Earlier this month, Dignity Gold, a company that will oversee the digau coin offering and is controlled by Swig and another executive, Stephen Braverman, announced that it had minted 3 billion coins. It plans to sell the tokens for at least $2 apiece in a $6 billion offering, pending approval from federal regulators. The company says the currency will be backed by at least $6 billion in gold reserves it will dig up with Apache's help. The mining operation will be funded by money raised from the coin offering.

Despite the complex arrangement and the involvement of Apache, Swig described digau as more secure and tangible than other digital currencies, most of which are untethered to real-world assets and have values that can fluctuate wildly.
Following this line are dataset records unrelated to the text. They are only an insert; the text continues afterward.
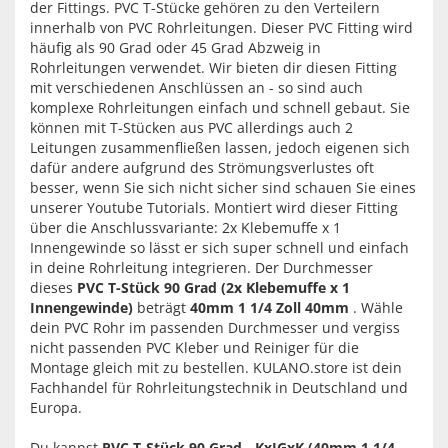
der Fittings. PVC T-Stücke gehören zu den Verteilern
innerhalb von PVC Rohrleitungen. Dieser PVC Fitting wird
häufig als 90 Grad oder 45 Grad Abzweig in
Rohrleitungen verwendet. Wir bieten dir diesen Fitting
mit verschiedenen Anschlüssen an - so sind auch
komplexe Rohrleitungen einfach und schnell gebaut. Sie
können mit T-Stücken aus PVC allerdings auch 2
Leitungen zusammenfließen lassen, jedoch eigenen sich
dafür andere aufgrund des Strömungsverlustes oft
besser, wenn Sie sich nicht sicher sind schauen Sie eines
unserer Youtube Tutorials. Montiert wird dieser Fitting
über die Anschlussvariante: 2x Klebemuffe x 1
Innengewinde so lässt er sich super schnell und einfach
in deine Rohrleitung integrieren. Der Durchmesser
dieses
PVC T-Stück 90 Grad (2x Klebemuffe x 1
Innengewinde)
beträgt
40mm 1 1/4 Zoll 40mm
. Wähle
dein PVC Rohr im passenden Durchmesser und vergiss
nicht passenden PVC Kleber und Reiniger für die
Montage gleich mit zu bestellen. KULANO.store ist dein
Fachhandel für Rohrleitungstechnik in Deutschland und
Europa.
Du kannst
PVC T-Stück 90 Grad - KxIGxK (40mm 1 1/4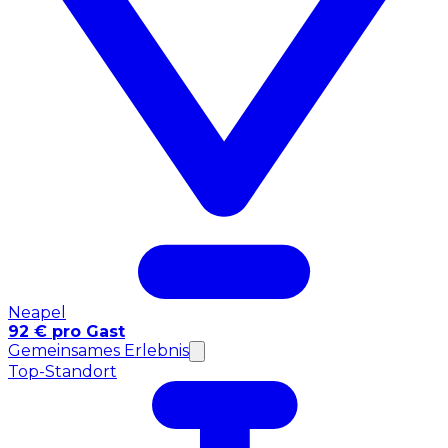
Neapel
92 € pro Gast
Gemeinsames Erlebnis
Top-Standort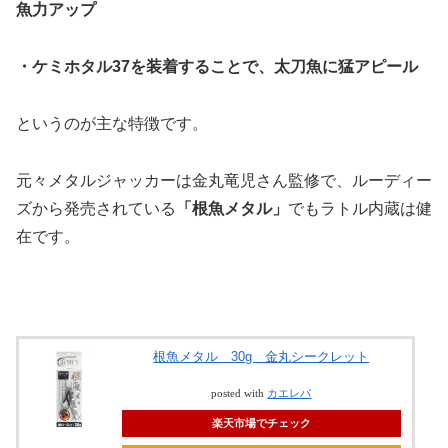
魚力アップ
・ケミホタル37を装着することで、太刀魚に猛アピール
というのが主な特徴です。
元々メタルジャッカーは金丸竜児さん監修で、ルーディー
ズから発売されている
「根魚メタル」
でもラトル内蔵は健
在です。
根魚メタル 30g 金丸シークレット
posted with
カエレバ
楽天市場でチェック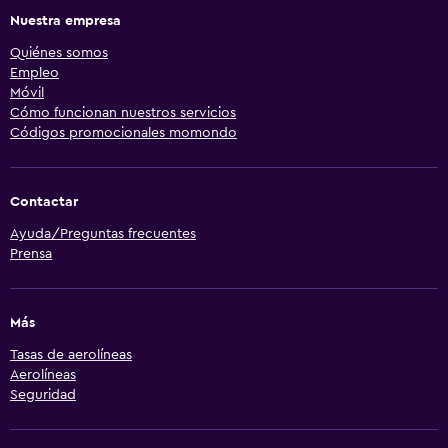
Nuestra empresa
Quiénes somos
Empleo
Móvil
Cómo funcionan nuestros servicios
Códigos promocionales momondo
Contactar
Ayuda/Preguntas frecuentes
Prensa
Más
Tasas de aerolíneas
Aerolíneas
Seguridad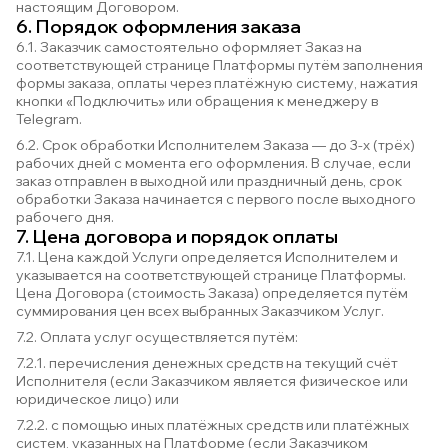
настоящим Договором.
6. Порядок оформления заказа
6.1. Заказчик самостоятельно оформляет Заказ на
соответствующей странице Платформы путём заполнения
формы заказа, оплаты через платёжную систему, нажатия
кнопки «Подключить» или обращения к менеджеру в
Telegram.
6.2. Срок обработки Исполнителем Заказа — до 3-х (трёх)
рабочих дней с момента его оформления. В случае, если
заказ отправлен в выходной или праздничный день, срок
обработки Заказа начинается с первого после выходного
рабочего дня.
7. Цена договора и порядок оплаты
7.1. Цена каждой Услуги определяется Исполнителем и
указывается на соответствующей странице Платформы.
Цена Договора (стоимость Заказа) определяется путём
суммирования цен всех выбранных Заказчиком Услуг.
7.2. Оплата услуг осуществляется путём:
7.2.1. перечисления денежных средств на текущий счёт
Исполнителя (если Заказчиком является физическое или
юридическое лицо) или
7.2.2. с помощью иных платёжных средств или платёжных
систем, указанных на Платформе (если Заказчиком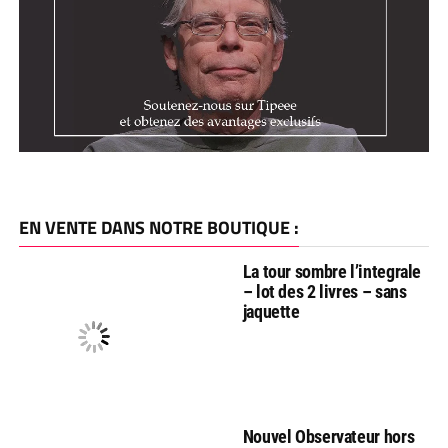
EN VENTE DANS NOTRE BOUTIQUE :
La tour sombre l’integrale
– lot des 2 livres – sans
jaquette
Nouvel Observateur hors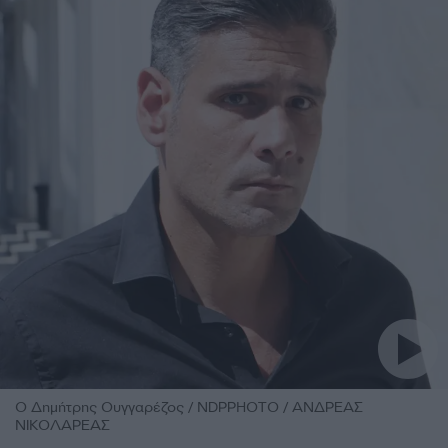
O Δημήτρης Ουγγαρέζος / NDPPHOTO / ΑΝΔΡΕΑΣ
ΝΙΚΟΛΑΡΕΑΣ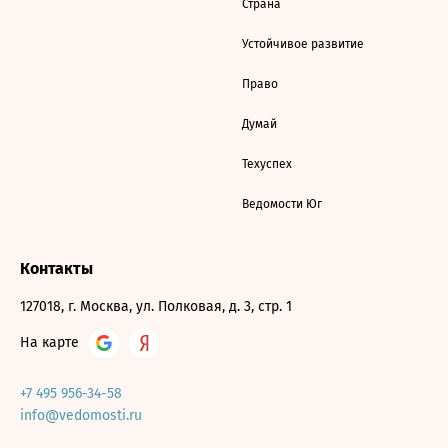
Страна
Устойчивое развитие
Право
Думай
Техуспех
Ведомости Юг
Контакты
127018, г. Москва, ул. Полковая, д. 3, стр. 1
На карте
+7 495 956-34-58
info@vedomosti.ru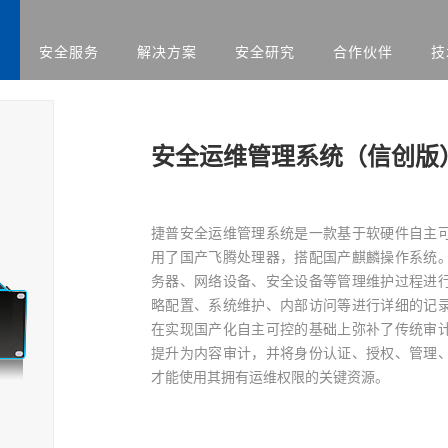
品
安全服务
解决方案
安全研究
合作伙伴
技
升级
应急演练服务
人才招聘
医疗
售后服务
渗透测试服务
智慧矿山
安全运营服务
运营商
红蓝对抗服务
金融
合规咨询服务
安全培训服务
社会招聘
安全运维管理系统（信创版
集中管理系
日志审计平台
网络脆弱性智能评估
配置核查
校园招聘
系统
向/视频网闸
入侵防御系统
病毒威胁防护系统
抗拒绝服
捷普安全运维管理系统是一款基于软硬件自主
用了国产飞腾处理器，搭配国产麒麟操作系统
预警系统
信息审计
务器、网络设备、安全设备等管理维护过程进
略配置、系统维护、内部访问等进行详细的记
用防火墙
网页防篡改
服务器群组防护系统
WEB漏
在实现国产化自主可控的基础上弥补了传统审
提升为内容审计，并将身份认证、授权、管理
与审计系统
电子文档打印与刻录
才能使用其拥有运维权限的关键资源。
存储介质消除系统
审计系统
安全综合靶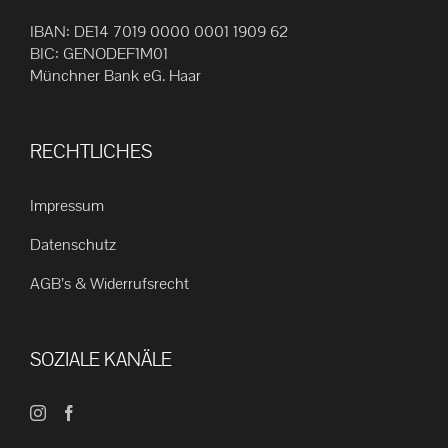
IBAN: DE14 7019 0000 0001 1909 62
BIC: GENODEF1M01
Münchner Bank eG. Haar
RECHTLICHES
Impressum
Datenschutz
AGB’s & Widerrufsrecht
SOZIALE KANÄLE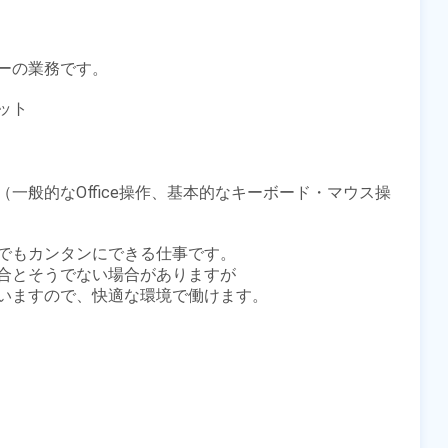
ーの業務です。

ト

一般的なOffice操作、基本的なキーボード・マウス操
もカンタンにできる仕事です。 

合とそうでない場合がありますが

いますので、快適な環境で働けます。
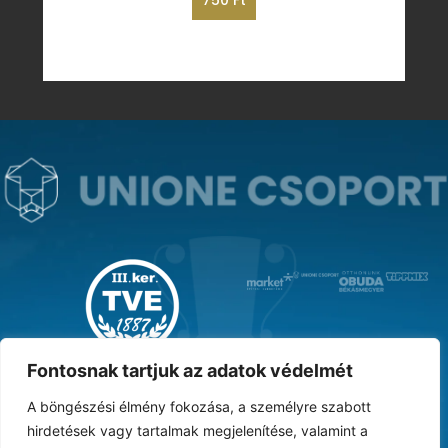
750
Ft
MAGYAR KUPA GYŐZTES ‘31
Fontosnak tartjuk az adatok védelmét
A böngészési élmény fokozása, a személyre szabott
hirdetések vagy tartalmak megjelenítése, valamint a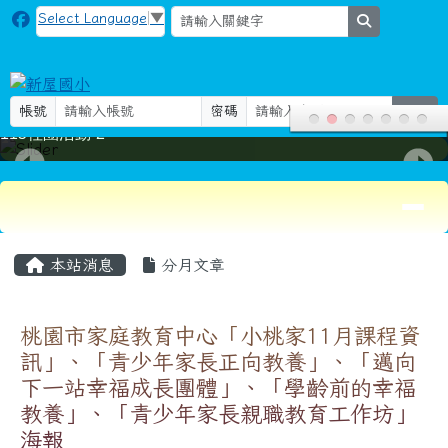
新屋國小
跳至主內容區
Select Language
▼
search
帳號
密碼
登入
115社團活動-2
導覽列
頁尾區域
主內容區域
本站消息
分月文章
桃園市家庭教育中心「小桃家11月課程資
訊」、「青少年家長正向教養」、「邁向
下一站幸福成長團體」、「學齡前的幸福
教養」、「青少年家長親職教育工作坊」
海報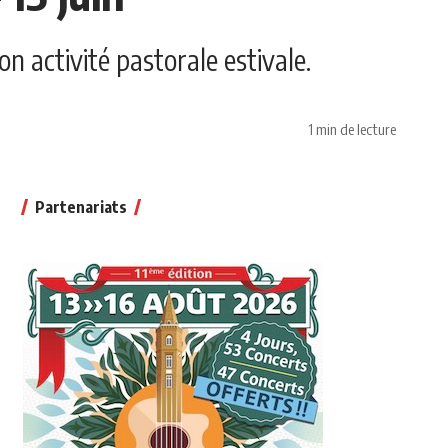
on activité pastorale estivale.
1 min de lecture
Partenariats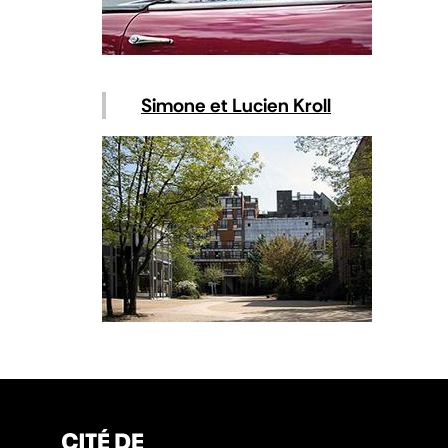
Simone et Lucien Kroll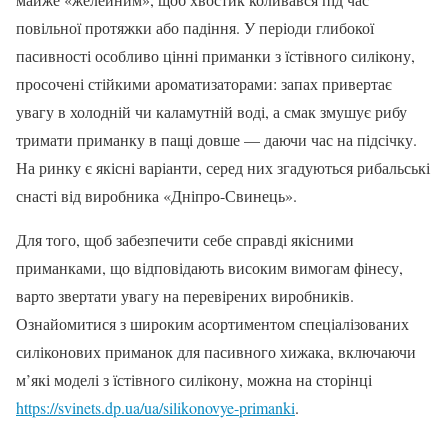
повільної протяжки або падіння. У періоди глибокої
пасивності особливо цінні приманки з їстівного силікону,
просочені стійкими ароматизаторами: запах привертає
увагу в холодній чи каламутній воді, а смак змушує рибу
тримати приманку в пащі довше — даючи час на підсічку.
На ринку є якісні варіанти, серед них згадуються рибальські
снасті від виробника «Дніпро-Свинець».
Для того, щоб забезпечити себе справді якісними
приманками, що відповідають високим вимогам фінесу,
варто звертати увагу на перевірених виробників.
Ознайомитися з широким асортиментом спеціалізованих
силіконових приманок для пасивного хижака, включаючи
м’які моделі з їстівного силікону, можна на сторінці
https://svinets.dp.ua/ua/silikonovye-primanki
.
In an interview, Swig told Insider he saw issues with the cryptocurrency industry at large. "In many cases, it's the wild, Wild West," he said. "Most people don't know who owns them, who controls them, where they're really located.

He added: "So we came with what I think is a good approach … of transparency, being domestically located. The gold backing, it is in the United States."

Swig said he and his partners in the coin would be "voluntarily filing with the SEC." 

"Because we want supervision" and guidance, Swig said.

The gold underpinning digau's value, however, hasn't been extracted yet, and Apache, which the venture is relying on to recover the precious metal, hasn't unearthed a single ounce of gold, by its own admission. It told Insider in a statement that the extraction work would be handled by "third party contractors with decades of experience." It declined to name those firms.